Random Vector

A concise explanation of a random vector as a collection of random variables representing a single observation with multiple features.

Definition

A random vector is a collection of random variables:

\[ X = (X^{(1)}, X^{(2)}, \dots, X^{(p)}) \]

where each component \(X^{(j)}\) is a random variable.

It represents a single observation with multiple features.

Interpretation

A random vector models the outcome of one observation generated by a Data Generating Process (DGP).

Each component corresponds to a feature
All components are generated together
Their joint behavior is described by a distribution \(F\)

\[ X \sim F \]

Example

In a coffee dataset, one observation may include:

rating
acidity
body

We represent this as:

\[ X = (\text{rating}, \text{acidity}, \text{body}) \]

Each component is a random variable, and together they form a random vector.
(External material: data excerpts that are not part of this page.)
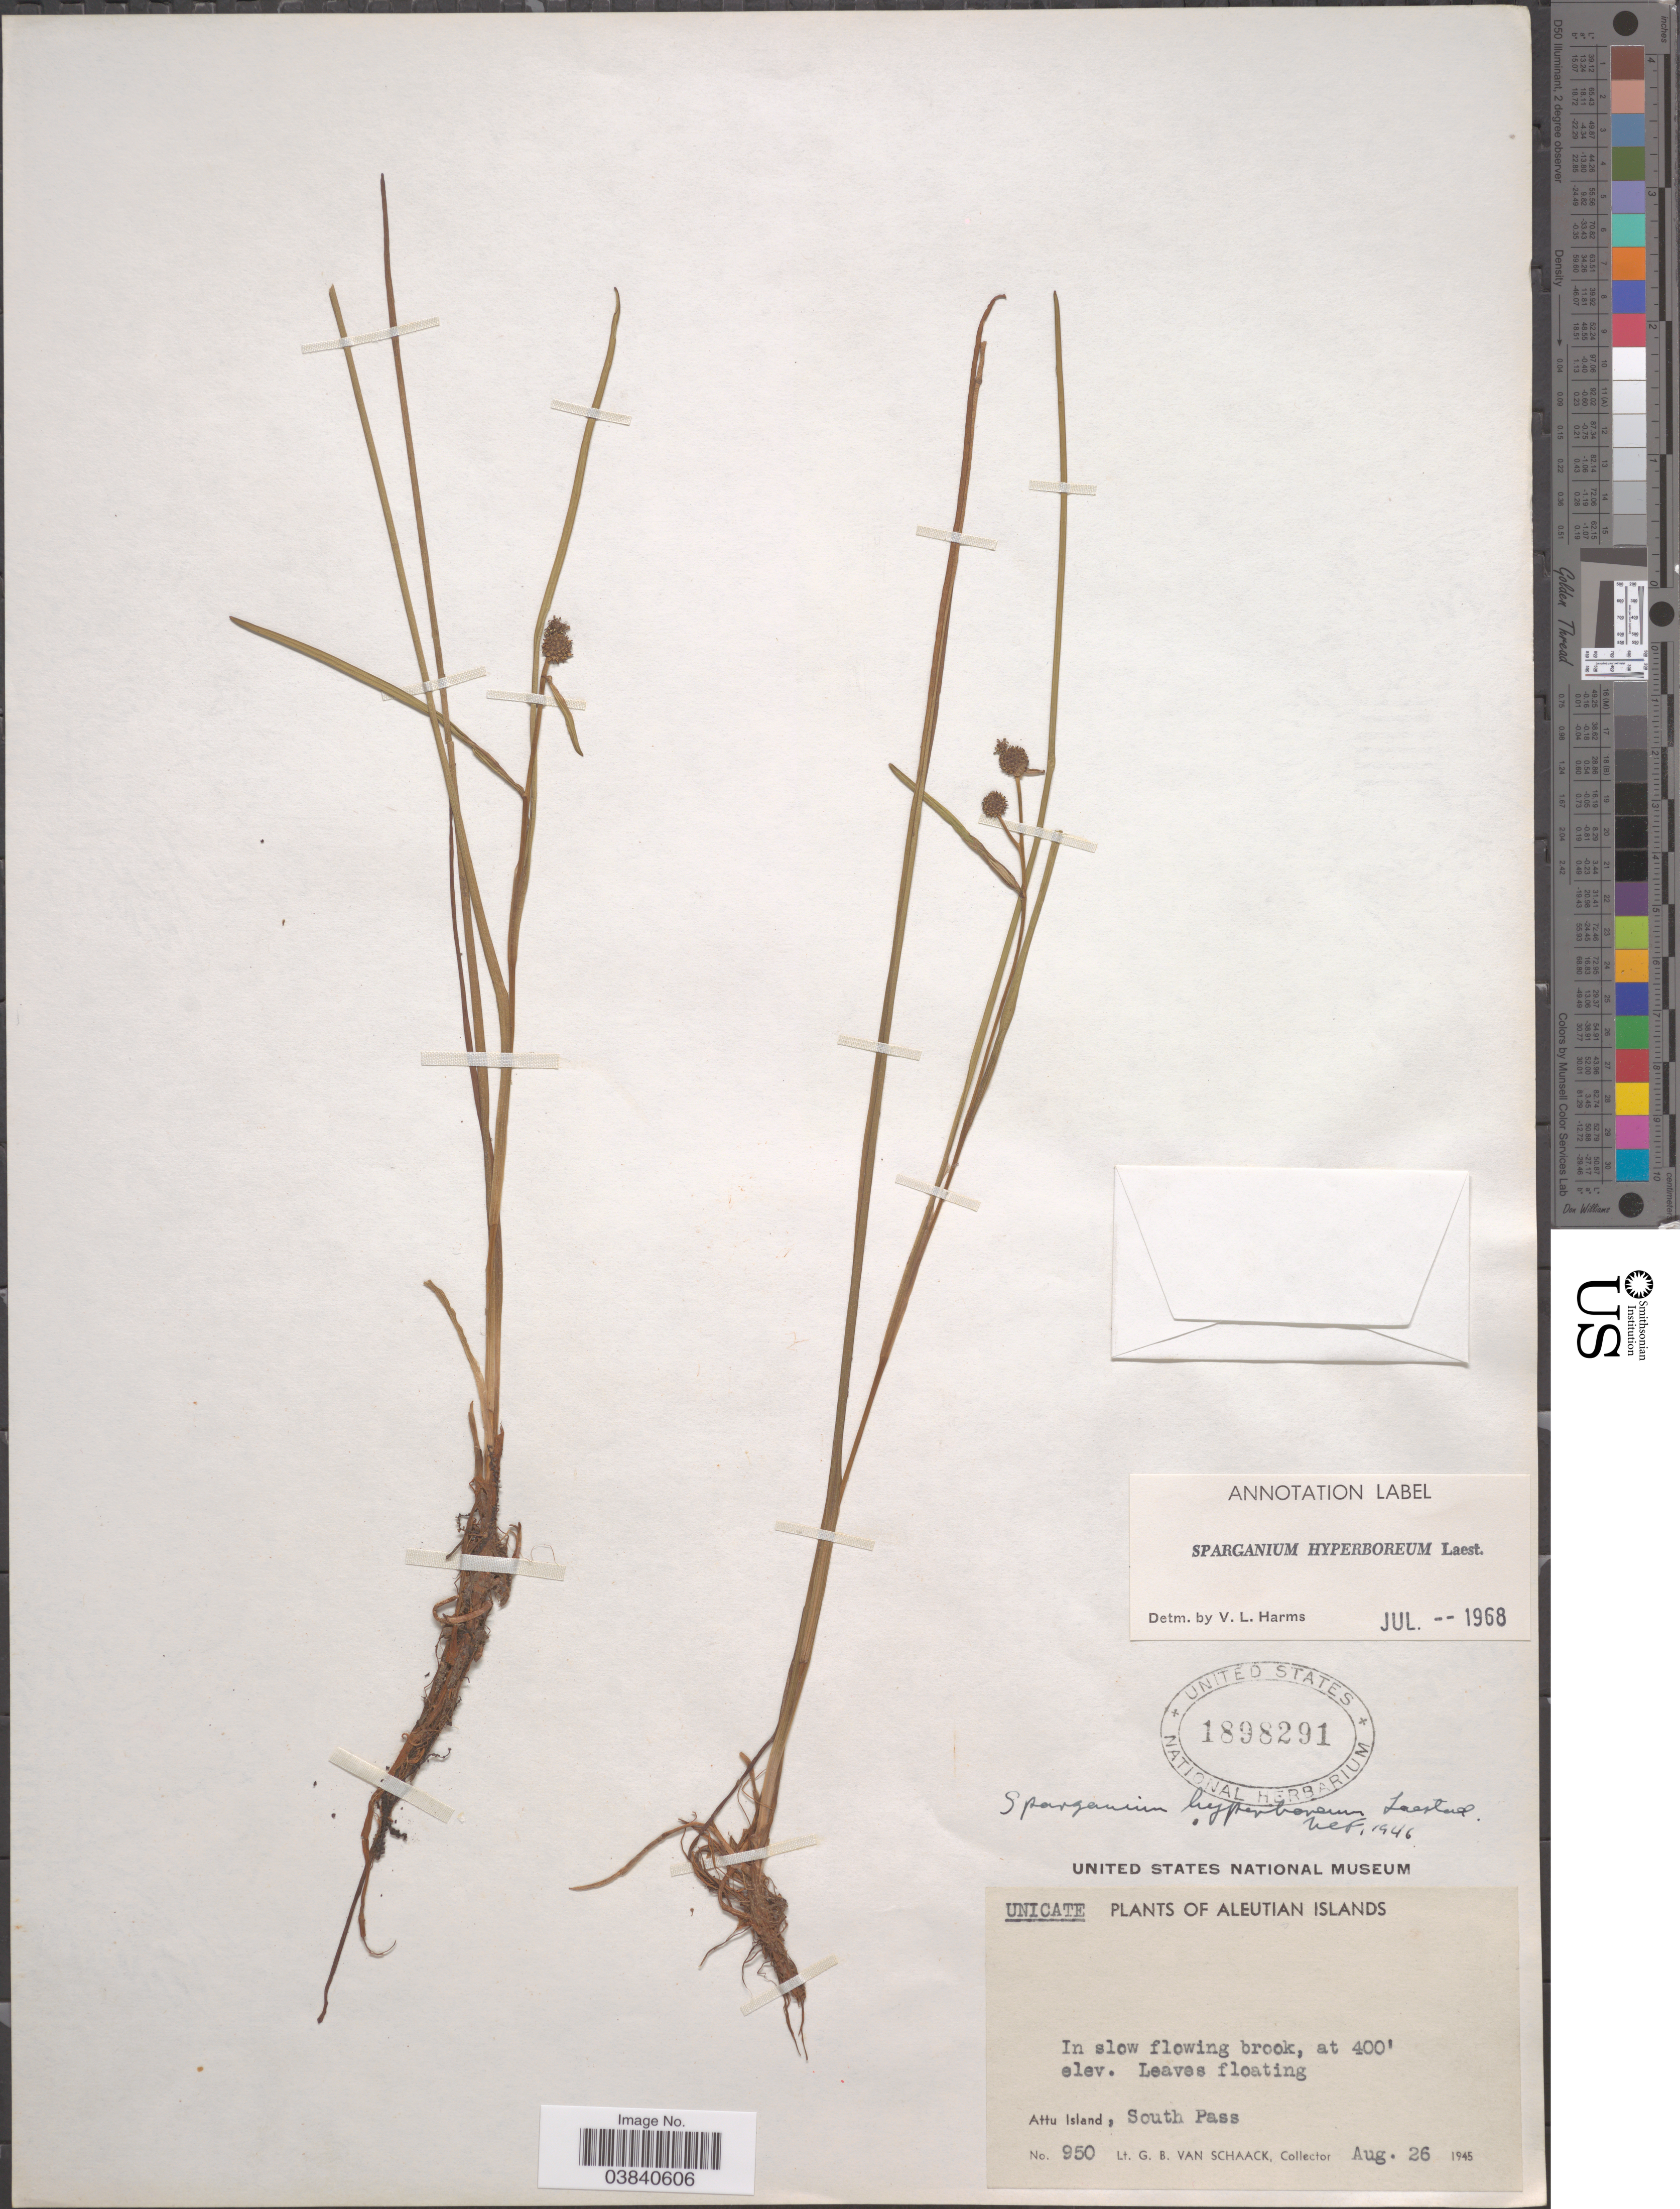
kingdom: Plantae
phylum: Tracheophyta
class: Liliopsida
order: Poales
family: Typhaceae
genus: Sparganium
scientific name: Sparganium hyperboreum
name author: Beurl. ex Laest.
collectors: G. Van Schaack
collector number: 950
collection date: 1945-08-26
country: United States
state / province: Alaska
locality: Aleutian Islands. Attu Island, South Pass.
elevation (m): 122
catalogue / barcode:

From Random Vector to Dataset

In practice, we observe multiple realizations of \(X\):

\[ X_1, X_2, \dots, X_n \]

Each \(X_i\) is a random vector
Each realization \(x_i\) is a row in the dataset

So:

Rows → realizations of random vectors
Columns → components of the random vector

Connection to Random Sample

A random sample is a collection of random vectors:

\[ X_1, \dots, X_n \overset{i.i.d.}{\sim} F \]

This means:

Each observation has the same distribution
Observations are independent

Key Idea

A random vector represents:

One observation
Multiple features
Joint randomness across variables

One-line Summary

A random vector is a collection of random variables representing a single observation with multiple features, generated by the same data-generating process.